◆ **Data for processing**

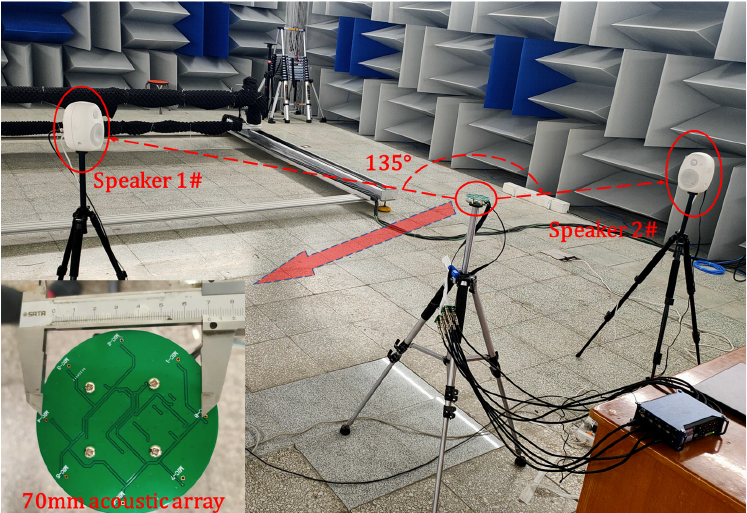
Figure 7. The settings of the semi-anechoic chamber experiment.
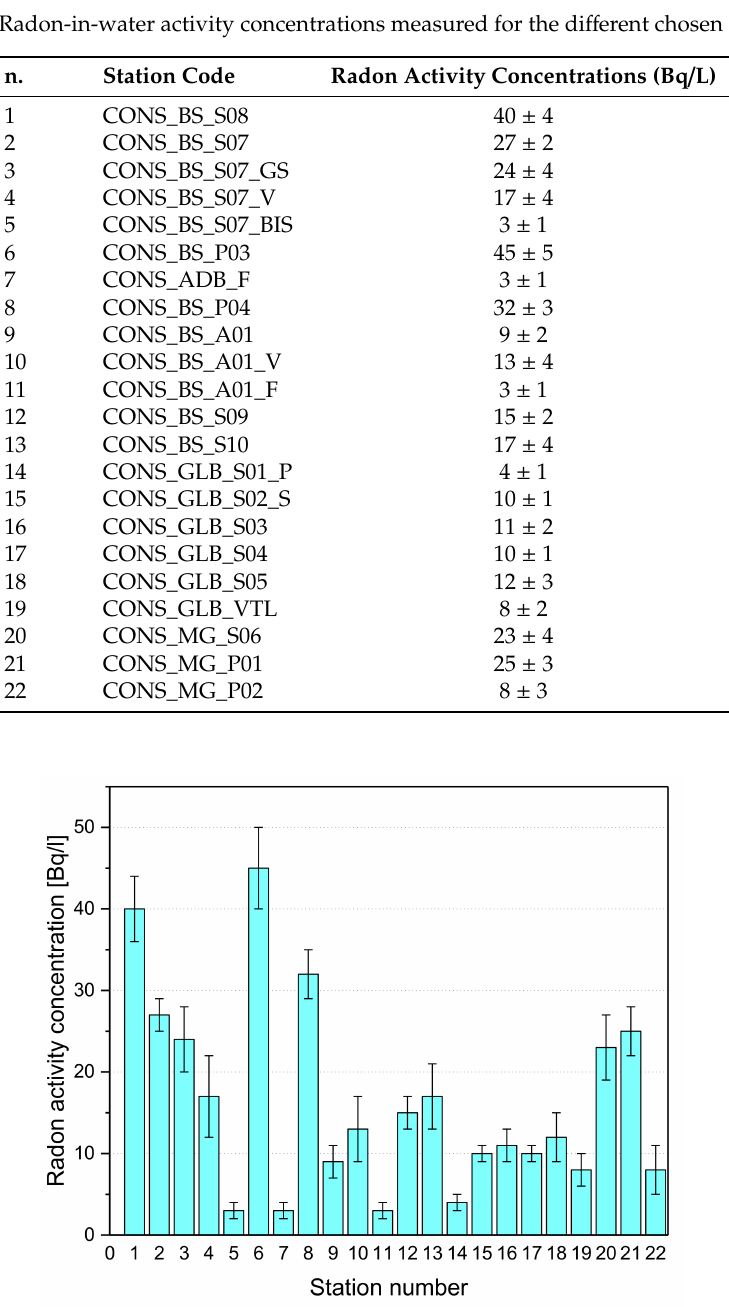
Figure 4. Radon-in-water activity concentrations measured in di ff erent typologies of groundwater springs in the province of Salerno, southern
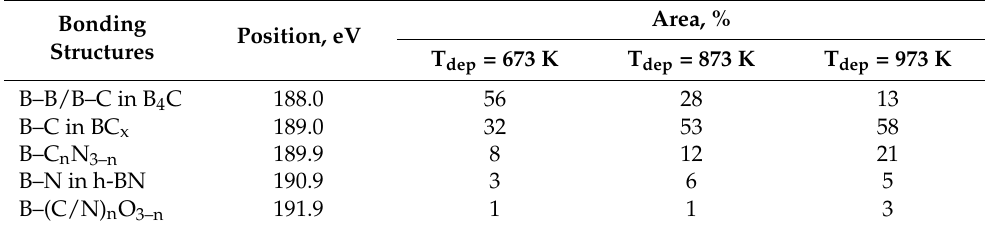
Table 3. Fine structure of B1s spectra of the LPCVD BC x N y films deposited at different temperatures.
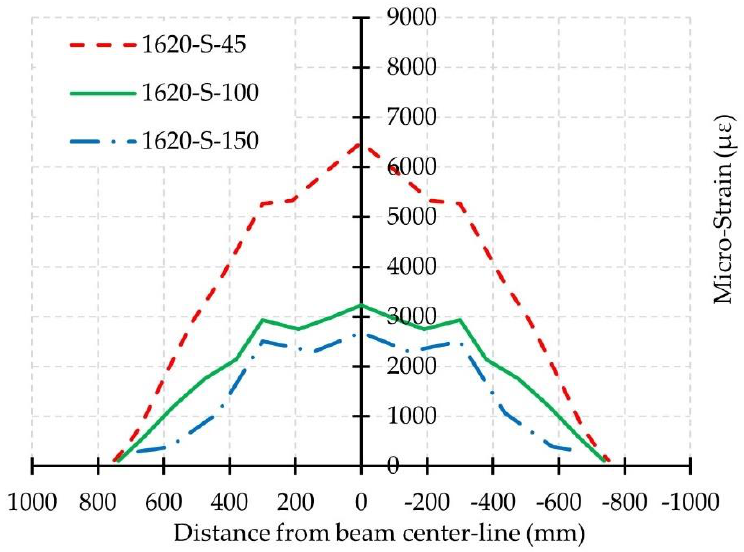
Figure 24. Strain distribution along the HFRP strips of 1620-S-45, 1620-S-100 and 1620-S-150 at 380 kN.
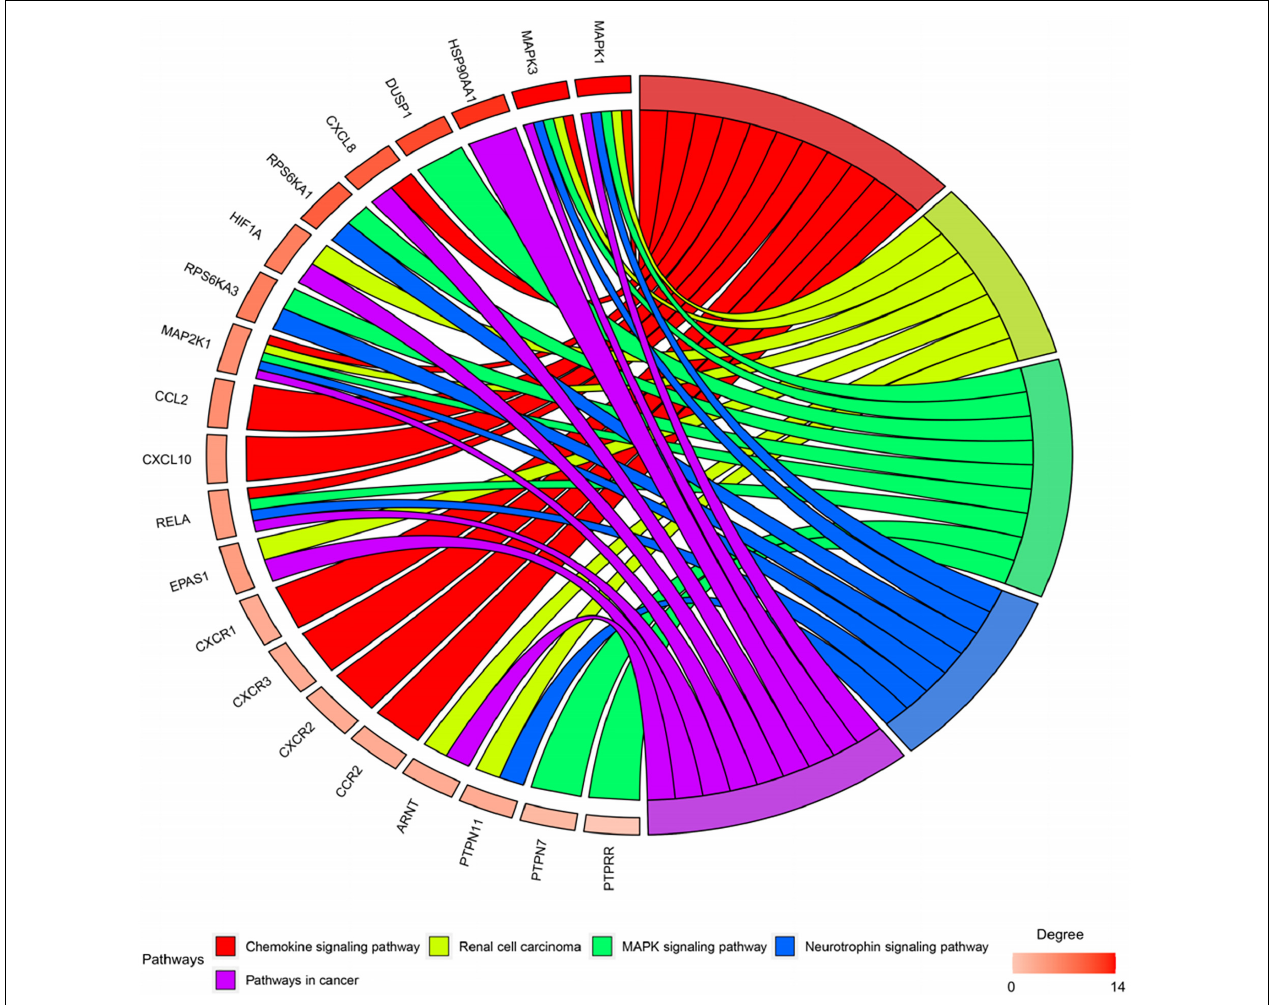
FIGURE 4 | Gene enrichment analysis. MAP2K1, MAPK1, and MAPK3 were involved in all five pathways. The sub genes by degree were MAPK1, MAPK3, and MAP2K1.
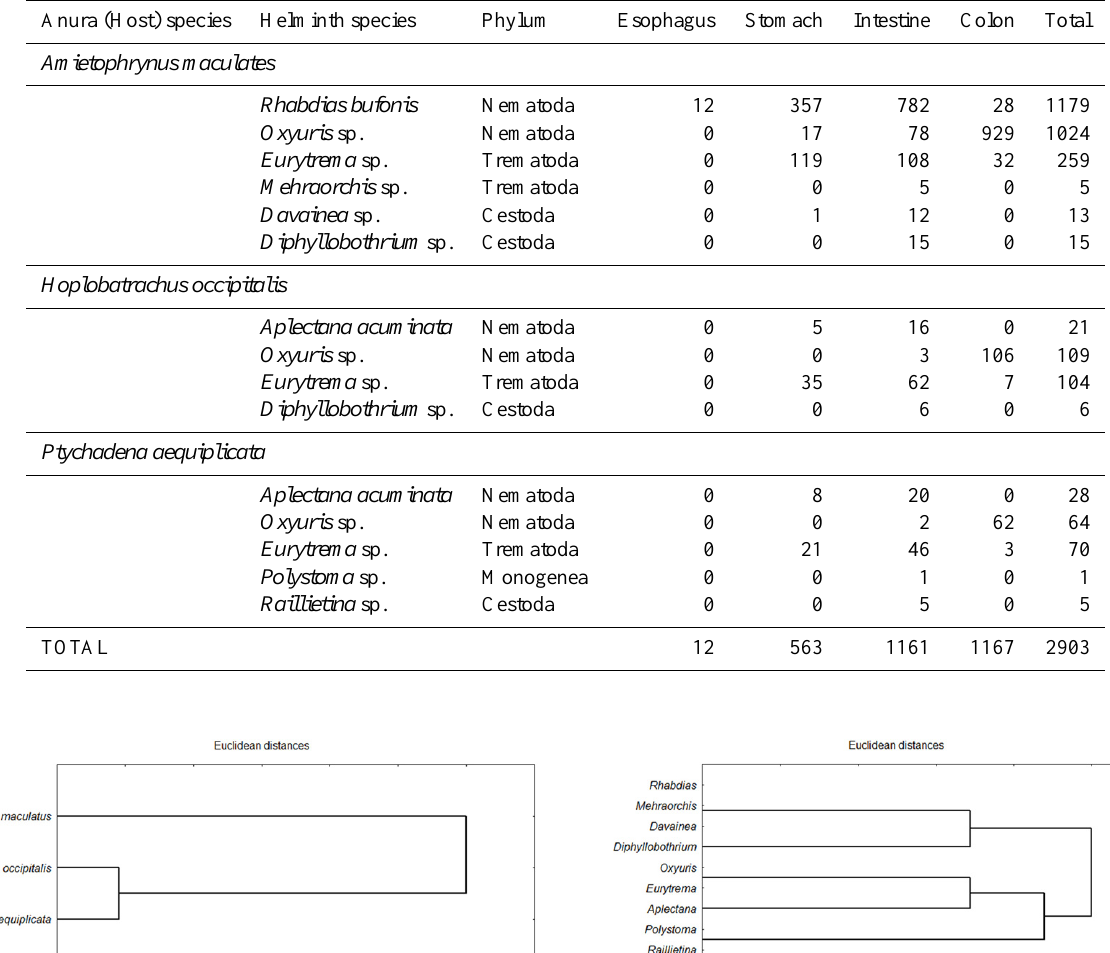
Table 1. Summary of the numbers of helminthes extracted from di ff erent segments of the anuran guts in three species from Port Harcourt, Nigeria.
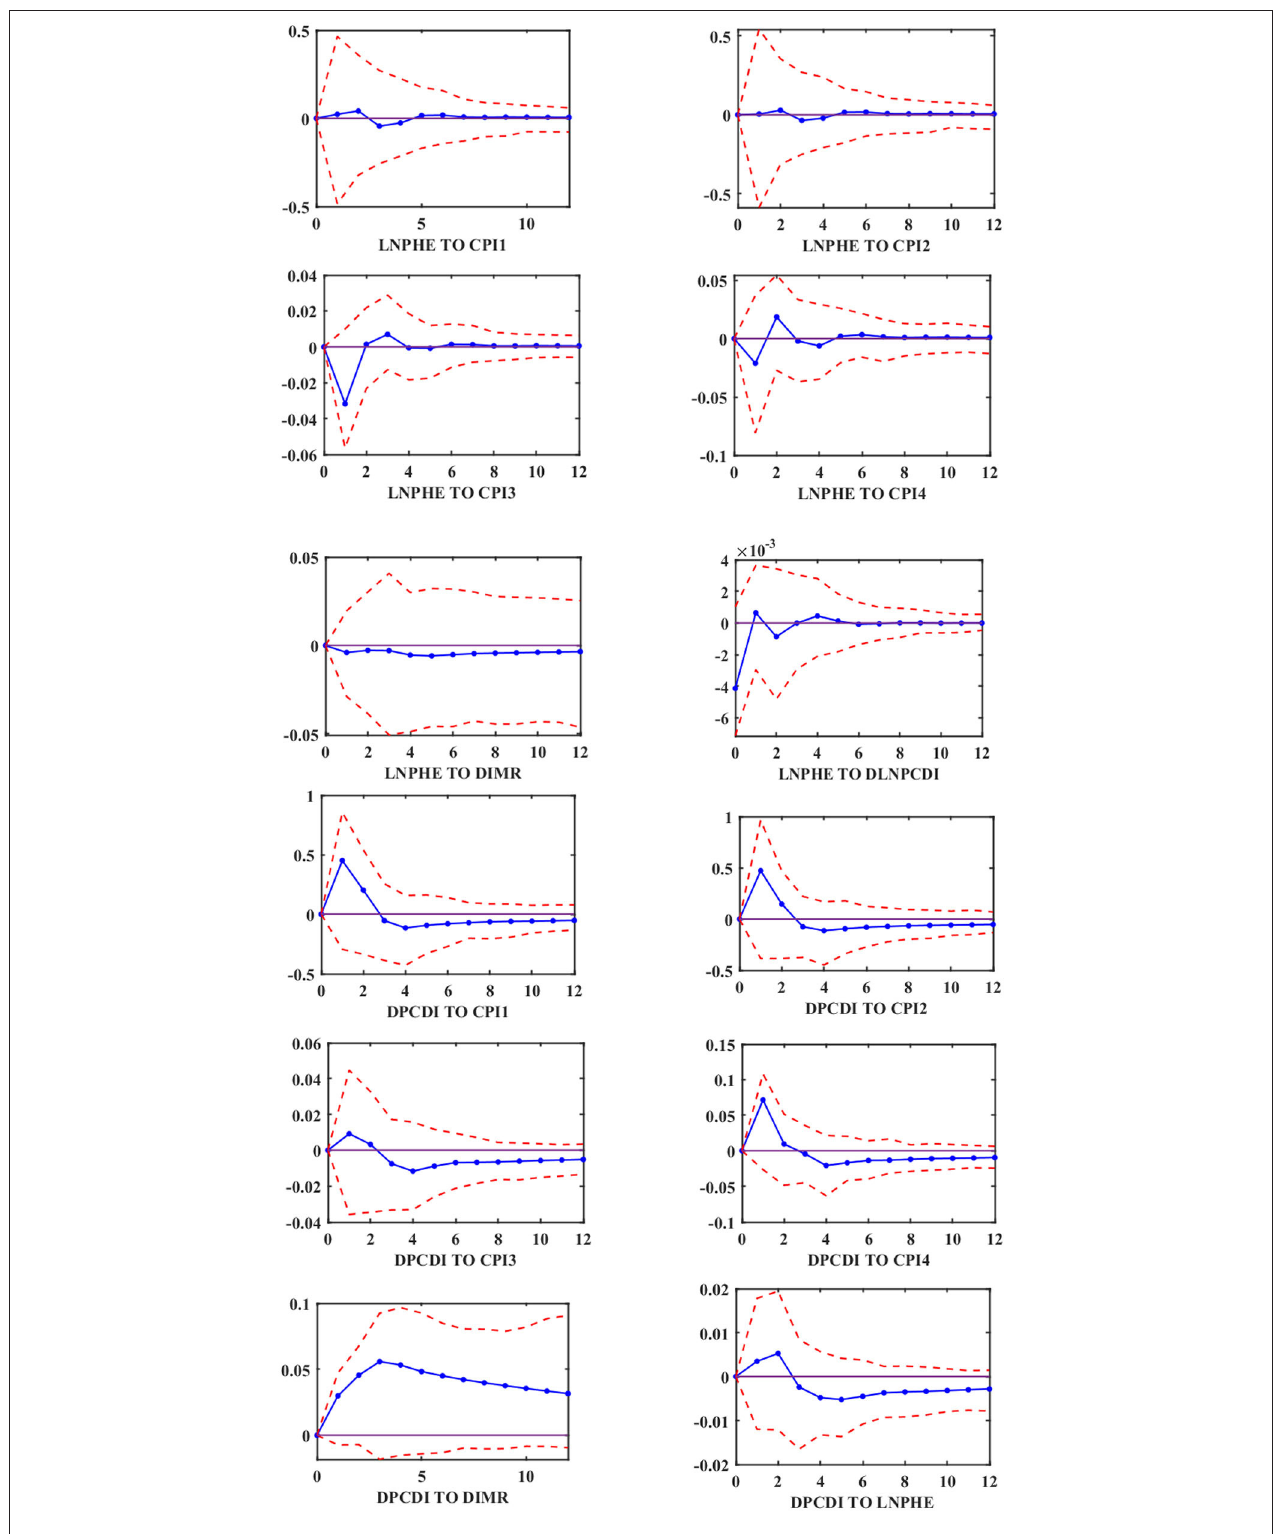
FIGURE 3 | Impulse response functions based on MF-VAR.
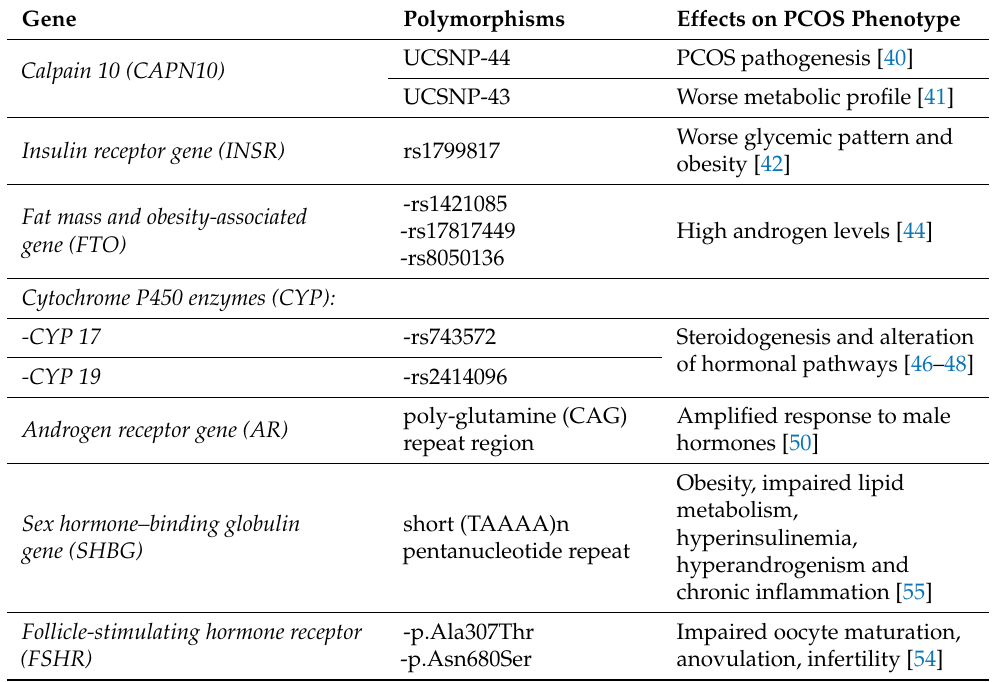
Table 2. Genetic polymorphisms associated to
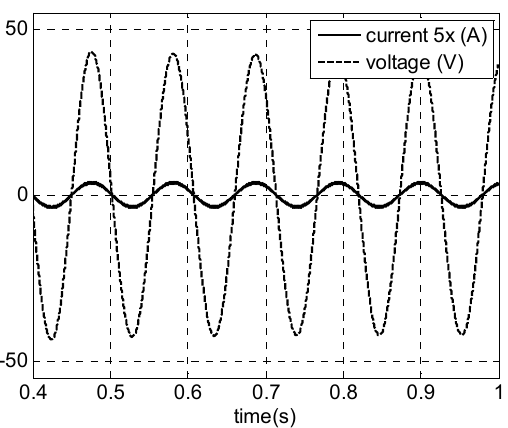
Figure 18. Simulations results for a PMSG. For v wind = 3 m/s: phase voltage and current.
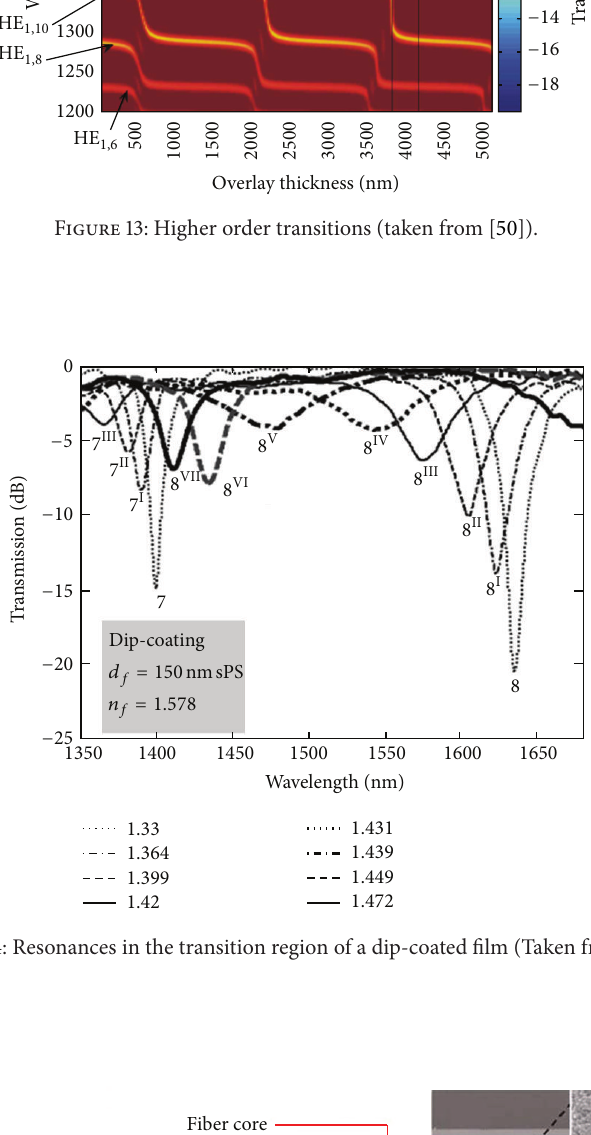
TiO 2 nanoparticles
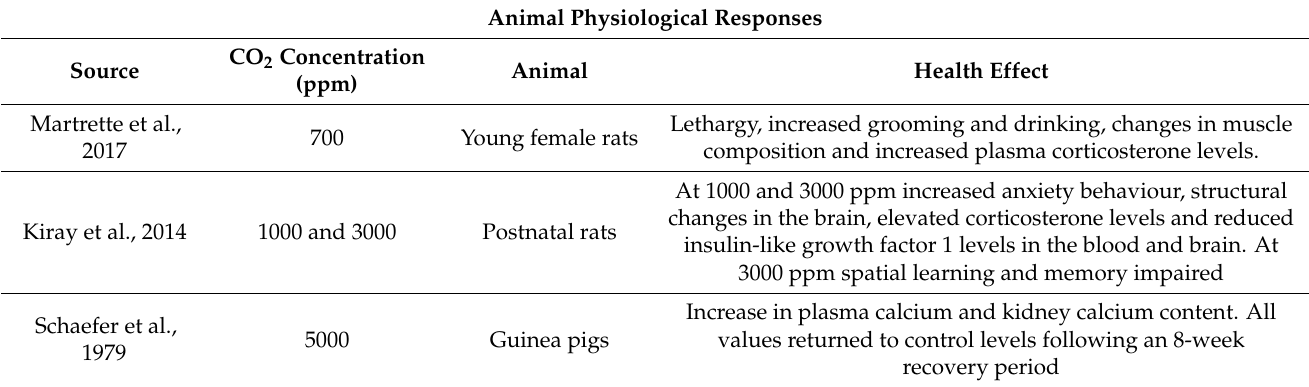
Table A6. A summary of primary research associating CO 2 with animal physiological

◆ **Directions for this task**
Everything from the line containing "TiO 2 nanoparticles" to the last line of the listing above must be reproduced exactly, with no pictures included.

◆ **Response to this task**
TiO 2 nanoparticles
Table A6. A summary of primary research associating CO 2 with animal physiological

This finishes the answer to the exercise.